Upon entering, we were confronted with a wall-sized scene of a riverside in the Old South cast upon the opposite wall from the entrance by a small projector. The scene, titled They Waz Nice White Folks While They Lasted (Sez One Gal to Another) and conceived by Kara Walker, consisted of a variety of silhouetted figures, cut from black paper and fixed to the wall over the projected image, watching a riverboat go by. Though the figures are clearly human, their shapes are not entirely normal (see image).

In the next room was Mobius Ship by Tim Hawkinson, an old-fashioned sailing ship existing, as if it could, as a Mobius strip, and constructed entirely from materials found around the artist's house (see image). For more about Hawkinson: http://www.pbs.org/art21/artists/hawkinson/index.html

In an adjoining space was The Floor, a sturdy glass floor built several inches above the gallery's floor. Sandwiched between the two surfaces are thousands of tiny plastic human figures with their arms in the air, palms up and faces looking up at you as you stand on the glass above them (image not shown). This installation is the work of Korean artist Do-Ho Suh. Korean artist Do-Ho Suh. To learn more about him, go to the Art 21 site on PBS: http://www.pbs.org/art21/artists/suh/index.html

I was most captivated, however, by the large piece in the final room. The Donkey, the Jackass and the Mule by artist Allison Smith began as a parade/performance evoking the issues of slavery and the civil rights movement. The three animals stand on carts, though these are animals that usually pull the carts rather than being passengers. The thick ropes lying at their feet subtly suggest both the lynchings and the hard menial labor of slave and freed blacks in the South. The enigmatic expressions on the animals' faces could be interpreted in any number of ways. More of Smith's work can be seen at http://www.allisonsmithstudio.com/ ."

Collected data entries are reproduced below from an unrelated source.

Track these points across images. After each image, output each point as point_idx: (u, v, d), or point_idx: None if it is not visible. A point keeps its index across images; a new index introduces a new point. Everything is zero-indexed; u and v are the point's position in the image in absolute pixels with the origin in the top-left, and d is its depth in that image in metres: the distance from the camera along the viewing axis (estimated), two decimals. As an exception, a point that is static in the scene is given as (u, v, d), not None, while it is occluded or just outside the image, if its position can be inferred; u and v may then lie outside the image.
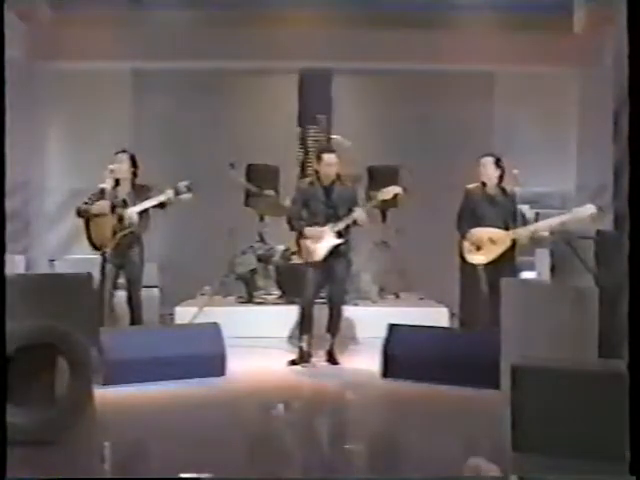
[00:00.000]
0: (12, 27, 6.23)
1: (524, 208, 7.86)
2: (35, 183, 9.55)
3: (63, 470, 3.98)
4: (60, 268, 8.48)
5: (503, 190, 6.95)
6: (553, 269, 4.86)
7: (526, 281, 5.51)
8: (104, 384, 5.63)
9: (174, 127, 10.04)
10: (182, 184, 6.93)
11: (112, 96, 9.80)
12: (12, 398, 3.88)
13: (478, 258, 6.85)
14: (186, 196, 6.95)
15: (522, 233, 6.74)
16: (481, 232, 6.84)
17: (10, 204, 3.89)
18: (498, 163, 6.95)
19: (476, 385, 5.64)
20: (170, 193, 6.90)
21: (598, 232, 5.28)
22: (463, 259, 7.00)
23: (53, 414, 4.42)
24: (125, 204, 6.87)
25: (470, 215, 6.91)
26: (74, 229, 7.86)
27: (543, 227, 6.75)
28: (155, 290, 8.53)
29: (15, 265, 7.86)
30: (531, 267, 7.69)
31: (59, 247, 9.52)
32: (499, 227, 6.82)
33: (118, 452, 4.49)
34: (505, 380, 4.68)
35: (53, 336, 4.49)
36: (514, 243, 6.78)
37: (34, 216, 9.59)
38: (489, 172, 6.94)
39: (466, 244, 6.89)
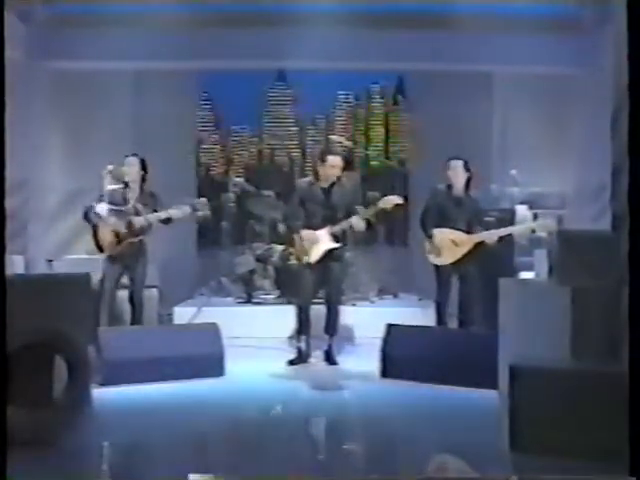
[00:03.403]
0: (12, 27, 6.23)
1: (522, 208, 7.89)
2: (34, 183, 9.51)
3: (63, 470, 3.98)
4: (58, 268, 8.46)
5: (468, 194, 7.00)
6: (551, 269, 4.86)
7: (524, 281, 5.50)
8: (102, 384, 5.64)
9: (174, 127, 10.04)
10: (199, 201, 6.95)
11: (112, 96, 9.78)
12: (11, 398, 3.88)
13: (440, 259, 6.88)
14: (203, 214, 6.96)
15: (486, 237, 6.82)
16: (444, 234, 6.88)
17: (9, 204, 3.89)
18: (467, 166, 6.98)
19: (475, 385, 5.64)
20: (187, 210, 6.86)
21: (597, 232, 5.29)
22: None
23: (52, 414, 4.42)
24: (136, 211, 6.84)
25: (436, 215, 6.95)
26: (73, 229, 7.85)
27: (492, 234, 6.86)
28: (154, 290, 8.51)
29: (14, 265, 7.84)
30: (530, 267, 7.70)
31: (58, 247, 9.50)
32: (463, 229, 6.89)
33: (117, 452, 4.49)
34: (503, 380, 4.68)
35: (51, 336, 4.49)
36: (477, 246, 6.83)
37: (33, 216, 9.57)
38: (458, 175, 6.97)
39: (429, 245, 6.91)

The Indianapolis Museum of Art was a great discovery—don’t miss it if you’re in the neighborhood!

ALYCE BARRY is a Shadow Work facilitator in Longmont, Colorado, and the author of Practically Shameless, more than 45 weeks on Amazon.com's bestseller list of books about Jungian psychology. Alyce writes three blogs, on shadow in the news, publishing, and her own issues, among other topics. To access her blogs and other websites, visit AlyceBarry.com.


Anonymous said...

Alyce and Rosemary,

It was lovely to hear about the art museum in Indianapolis. I particularly liked the concept for The Floor. What an experience that must have been!


Jody Berman said...

Thanks for the virtual tour of the museum, Alyce. I so enjoyed reading about the works you profiled.

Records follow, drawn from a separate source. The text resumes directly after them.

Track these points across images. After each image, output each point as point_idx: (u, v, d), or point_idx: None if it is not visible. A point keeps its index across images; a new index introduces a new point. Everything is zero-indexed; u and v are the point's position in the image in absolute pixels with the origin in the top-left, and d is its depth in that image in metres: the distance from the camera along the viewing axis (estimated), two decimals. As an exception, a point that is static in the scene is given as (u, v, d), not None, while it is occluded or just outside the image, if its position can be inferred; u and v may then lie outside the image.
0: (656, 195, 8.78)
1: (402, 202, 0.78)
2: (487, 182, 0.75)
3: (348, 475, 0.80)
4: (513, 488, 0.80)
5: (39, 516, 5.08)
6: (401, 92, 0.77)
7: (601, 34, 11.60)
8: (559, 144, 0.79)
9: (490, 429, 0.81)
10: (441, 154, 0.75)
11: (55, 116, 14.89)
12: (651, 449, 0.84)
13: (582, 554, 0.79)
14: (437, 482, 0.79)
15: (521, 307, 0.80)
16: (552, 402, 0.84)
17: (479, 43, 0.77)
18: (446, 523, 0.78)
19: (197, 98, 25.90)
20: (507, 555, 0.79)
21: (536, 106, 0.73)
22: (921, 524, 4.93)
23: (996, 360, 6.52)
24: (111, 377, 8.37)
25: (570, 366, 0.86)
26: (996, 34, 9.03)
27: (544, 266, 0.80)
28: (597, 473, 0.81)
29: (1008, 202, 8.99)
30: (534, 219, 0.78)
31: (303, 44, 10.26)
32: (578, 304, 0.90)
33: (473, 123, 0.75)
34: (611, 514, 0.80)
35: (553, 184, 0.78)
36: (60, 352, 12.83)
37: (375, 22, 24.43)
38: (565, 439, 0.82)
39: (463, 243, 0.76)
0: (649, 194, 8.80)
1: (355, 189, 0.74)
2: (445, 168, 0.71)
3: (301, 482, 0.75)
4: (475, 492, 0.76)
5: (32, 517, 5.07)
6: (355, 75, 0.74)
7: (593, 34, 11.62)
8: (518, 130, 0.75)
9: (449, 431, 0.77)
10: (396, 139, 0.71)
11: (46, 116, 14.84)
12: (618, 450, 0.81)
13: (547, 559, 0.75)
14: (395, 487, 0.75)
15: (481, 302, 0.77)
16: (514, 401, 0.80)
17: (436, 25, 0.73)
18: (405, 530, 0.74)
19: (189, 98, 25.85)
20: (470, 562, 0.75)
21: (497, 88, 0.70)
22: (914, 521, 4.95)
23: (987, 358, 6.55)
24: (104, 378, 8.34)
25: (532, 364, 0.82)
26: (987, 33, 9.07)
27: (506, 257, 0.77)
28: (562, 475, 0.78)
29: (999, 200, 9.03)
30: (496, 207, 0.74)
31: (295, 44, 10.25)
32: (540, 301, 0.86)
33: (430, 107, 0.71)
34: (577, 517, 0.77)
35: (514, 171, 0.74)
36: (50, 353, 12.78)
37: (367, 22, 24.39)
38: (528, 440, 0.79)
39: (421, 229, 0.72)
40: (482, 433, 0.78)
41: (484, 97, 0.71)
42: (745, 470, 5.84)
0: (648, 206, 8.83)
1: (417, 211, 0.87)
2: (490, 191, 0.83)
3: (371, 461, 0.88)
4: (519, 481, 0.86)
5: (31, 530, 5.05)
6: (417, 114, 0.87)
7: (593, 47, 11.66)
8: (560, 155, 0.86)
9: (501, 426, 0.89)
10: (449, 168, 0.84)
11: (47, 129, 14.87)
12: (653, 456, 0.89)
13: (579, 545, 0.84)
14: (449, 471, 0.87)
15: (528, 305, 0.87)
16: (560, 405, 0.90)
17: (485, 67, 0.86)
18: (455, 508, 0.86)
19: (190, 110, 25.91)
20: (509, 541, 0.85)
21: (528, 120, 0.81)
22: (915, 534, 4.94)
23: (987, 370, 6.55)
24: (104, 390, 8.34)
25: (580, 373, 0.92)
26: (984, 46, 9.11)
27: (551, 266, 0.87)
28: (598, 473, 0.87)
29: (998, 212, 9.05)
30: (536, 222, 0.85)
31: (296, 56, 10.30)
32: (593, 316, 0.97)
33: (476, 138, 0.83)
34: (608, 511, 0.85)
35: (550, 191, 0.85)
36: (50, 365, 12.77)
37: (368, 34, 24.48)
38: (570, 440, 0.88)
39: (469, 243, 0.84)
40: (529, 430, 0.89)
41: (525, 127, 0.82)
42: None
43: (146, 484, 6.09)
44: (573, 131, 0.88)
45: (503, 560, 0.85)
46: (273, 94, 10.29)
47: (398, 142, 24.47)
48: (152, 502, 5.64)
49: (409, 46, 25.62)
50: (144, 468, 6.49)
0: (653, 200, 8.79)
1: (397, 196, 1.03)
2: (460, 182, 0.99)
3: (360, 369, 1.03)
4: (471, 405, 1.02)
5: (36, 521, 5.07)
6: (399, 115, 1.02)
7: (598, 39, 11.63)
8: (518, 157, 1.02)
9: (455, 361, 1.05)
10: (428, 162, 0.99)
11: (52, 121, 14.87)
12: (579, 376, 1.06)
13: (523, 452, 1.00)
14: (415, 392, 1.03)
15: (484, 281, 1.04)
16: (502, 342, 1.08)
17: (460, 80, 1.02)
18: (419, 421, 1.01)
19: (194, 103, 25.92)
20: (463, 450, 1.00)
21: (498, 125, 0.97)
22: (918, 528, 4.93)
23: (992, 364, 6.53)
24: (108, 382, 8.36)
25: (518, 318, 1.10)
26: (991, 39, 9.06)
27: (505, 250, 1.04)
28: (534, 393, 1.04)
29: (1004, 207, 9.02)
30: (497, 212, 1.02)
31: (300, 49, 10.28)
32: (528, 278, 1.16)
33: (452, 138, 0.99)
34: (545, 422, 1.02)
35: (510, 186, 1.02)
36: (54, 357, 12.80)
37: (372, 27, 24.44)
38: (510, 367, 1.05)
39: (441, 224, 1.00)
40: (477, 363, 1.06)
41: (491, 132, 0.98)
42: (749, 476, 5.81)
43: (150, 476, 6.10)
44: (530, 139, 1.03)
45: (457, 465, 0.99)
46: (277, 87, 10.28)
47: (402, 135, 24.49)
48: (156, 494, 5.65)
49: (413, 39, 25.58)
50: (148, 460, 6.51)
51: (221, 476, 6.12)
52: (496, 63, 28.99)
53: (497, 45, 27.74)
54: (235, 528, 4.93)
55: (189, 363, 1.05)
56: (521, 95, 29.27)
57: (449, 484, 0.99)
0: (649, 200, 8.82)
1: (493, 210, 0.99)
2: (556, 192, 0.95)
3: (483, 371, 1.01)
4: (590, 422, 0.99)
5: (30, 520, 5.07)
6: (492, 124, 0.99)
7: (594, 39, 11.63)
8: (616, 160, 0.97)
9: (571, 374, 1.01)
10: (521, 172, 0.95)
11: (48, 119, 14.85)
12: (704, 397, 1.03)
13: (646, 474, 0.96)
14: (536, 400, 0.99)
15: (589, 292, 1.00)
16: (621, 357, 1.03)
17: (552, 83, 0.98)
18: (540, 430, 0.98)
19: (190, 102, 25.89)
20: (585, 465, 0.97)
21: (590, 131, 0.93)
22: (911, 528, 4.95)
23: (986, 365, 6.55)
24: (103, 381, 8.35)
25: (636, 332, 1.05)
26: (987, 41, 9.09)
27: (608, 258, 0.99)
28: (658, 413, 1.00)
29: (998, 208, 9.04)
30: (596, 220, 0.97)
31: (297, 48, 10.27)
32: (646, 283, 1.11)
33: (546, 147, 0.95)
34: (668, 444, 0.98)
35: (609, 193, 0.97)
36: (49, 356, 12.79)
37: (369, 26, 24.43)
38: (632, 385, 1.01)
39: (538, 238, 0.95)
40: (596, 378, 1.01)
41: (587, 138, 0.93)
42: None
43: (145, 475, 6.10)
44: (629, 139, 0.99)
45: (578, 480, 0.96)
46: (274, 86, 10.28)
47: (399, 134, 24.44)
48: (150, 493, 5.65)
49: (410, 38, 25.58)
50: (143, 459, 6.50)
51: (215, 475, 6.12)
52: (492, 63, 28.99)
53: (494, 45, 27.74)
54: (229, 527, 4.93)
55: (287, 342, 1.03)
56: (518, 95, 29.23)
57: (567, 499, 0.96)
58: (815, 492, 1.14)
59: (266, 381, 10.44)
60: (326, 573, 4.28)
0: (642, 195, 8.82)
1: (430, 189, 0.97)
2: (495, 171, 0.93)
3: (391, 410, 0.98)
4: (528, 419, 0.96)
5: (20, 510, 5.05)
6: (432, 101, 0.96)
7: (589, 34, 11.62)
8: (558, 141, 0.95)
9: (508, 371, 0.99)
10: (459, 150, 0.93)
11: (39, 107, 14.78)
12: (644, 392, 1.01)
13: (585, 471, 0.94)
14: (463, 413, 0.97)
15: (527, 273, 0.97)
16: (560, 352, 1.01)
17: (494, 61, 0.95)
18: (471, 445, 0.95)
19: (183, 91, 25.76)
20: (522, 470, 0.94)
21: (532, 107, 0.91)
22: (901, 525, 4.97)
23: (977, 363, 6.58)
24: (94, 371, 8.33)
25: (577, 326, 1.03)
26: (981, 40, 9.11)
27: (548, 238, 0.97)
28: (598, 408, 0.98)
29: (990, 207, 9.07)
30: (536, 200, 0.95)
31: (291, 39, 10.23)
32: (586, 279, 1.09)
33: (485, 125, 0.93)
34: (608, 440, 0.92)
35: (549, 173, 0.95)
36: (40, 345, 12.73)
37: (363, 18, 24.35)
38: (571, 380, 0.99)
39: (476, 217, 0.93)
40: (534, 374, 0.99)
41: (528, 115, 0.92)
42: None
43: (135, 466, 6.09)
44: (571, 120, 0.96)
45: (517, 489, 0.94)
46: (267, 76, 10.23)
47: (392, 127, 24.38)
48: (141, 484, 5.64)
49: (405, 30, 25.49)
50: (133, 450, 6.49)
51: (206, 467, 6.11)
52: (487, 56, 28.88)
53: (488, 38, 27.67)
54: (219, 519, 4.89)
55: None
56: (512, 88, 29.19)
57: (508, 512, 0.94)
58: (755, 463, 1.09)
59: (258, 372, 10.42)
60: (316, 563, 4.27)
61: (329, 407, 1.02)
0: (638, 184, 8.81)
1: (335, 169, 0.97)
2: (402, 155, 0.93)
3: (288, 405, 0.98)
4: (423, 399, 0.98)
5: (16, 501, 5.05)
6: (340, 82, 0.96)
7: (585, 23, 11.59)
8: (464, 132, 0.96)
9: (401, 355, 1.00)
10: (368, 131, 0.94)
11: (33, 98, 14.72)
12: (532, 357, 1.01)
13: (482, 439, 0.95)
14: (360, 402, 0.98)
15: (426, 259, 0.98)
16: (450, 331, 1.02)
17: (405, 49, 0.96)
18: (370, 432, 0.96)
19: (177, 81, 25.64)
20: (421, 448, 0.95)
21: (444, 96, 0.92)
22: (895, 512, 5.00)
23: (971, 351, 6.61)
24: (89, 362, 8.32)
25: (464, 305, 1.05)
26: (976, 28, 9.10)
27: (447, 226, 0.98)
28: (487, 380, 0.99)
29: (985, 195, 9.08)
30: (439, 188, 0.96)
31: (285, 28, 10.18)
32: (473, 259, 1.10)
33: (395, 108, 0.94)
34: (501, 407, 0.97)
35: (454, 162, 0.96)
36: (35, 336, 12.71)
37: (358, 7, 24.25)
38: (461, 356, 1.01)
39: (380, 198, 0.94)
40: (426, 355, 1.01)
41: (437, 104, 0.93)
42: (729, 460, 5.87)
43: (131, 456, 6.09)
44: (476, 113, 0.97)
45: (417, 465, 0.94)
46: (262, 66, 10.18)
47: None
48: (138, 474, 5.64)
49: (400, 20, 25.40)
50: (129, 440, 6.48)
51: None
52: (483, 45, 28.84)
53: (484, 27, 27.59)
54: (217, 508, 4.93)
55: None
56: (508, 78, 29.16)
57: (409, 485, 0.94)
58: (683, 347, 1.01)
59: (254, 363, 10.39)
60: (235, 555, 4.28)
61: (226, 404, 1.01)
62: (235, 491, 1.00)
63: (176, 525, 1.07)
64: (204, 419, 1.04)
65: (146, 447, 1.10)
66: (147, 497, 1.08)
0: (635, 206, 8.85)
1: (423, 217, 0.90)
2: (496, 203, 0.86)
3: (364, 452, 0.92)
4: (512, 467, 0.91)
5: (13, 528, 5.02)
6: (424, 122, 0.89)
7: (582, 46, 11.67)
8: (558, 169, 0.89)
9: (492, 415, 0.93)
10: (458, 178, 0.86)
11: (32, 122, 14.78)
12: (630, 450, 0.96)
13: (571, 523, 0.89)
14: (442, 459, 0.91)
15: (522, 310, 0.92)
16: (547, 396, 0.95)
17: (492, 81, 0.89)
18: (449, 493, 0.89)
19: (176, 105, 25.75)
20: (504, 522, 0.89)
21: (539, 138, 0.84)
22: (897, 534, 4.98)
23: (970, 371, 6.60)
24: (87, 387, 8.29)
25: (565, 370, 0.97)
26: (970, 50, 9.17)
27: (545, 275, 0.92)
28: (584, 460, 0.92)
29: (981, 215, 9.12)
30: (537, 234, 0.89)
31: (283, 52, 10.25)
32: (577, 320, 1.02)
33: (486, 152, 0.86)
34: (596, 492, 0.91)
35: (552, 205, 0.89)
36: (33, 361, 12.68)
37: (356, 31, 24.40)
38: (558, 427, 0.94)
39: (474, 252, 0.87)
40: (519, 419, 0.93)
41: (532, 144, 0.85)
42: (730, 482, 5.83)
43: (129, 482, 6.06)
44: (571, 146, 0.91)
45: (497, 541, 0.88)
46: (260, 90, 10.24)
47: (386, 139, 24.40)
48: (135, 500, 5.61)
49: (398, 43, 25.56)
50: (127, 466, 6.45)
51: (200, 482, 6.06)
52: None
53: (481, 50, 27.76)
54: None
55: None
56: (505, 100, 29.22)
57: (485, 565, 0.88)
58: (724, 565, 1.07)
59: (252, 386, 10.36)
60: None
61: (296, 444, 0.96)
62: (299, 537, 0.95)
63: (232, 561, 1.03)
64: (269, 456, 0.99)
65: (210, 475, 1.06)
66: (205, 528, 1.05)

Rosemary, your site is a gold mine for art enthusiasts.


Unknown said...

Thanks for getting the word out aobut the IMA, one of my favorite Indianapolis experiences. Alyce,I had a déjà vu experience of the exhibits through your description. Then I recalled, Oh yeah! Alyce and I were there together!!

Please come visit Indy again Alyce, there is lots more to see.

Unknown said...

I have to confess that while I have traveled throughout much of the United States, I've avoided the mid-western states like the plague. I tend to go for the big landscapes, mountains, ocean, canyons, etc. so I've always thought of the middle states as being fairly boring. Looks like I will have to challenge my perceptions once again. Thank you for the tour. It was a fascinating -- and enlightening -- experience.


Anonymous said...

What an amazing exhibit! I was recently in Santa Fe and saw the Fritz Scholder exhibit with my partner, John Gritts. Scholder taught at the Institute of American Indian Arts back in the 60s and John was one of his students. Scholder's paintings changed dramatically after his exposure to the Indian art students, yet he never really gave their inspiration the credit it deserved.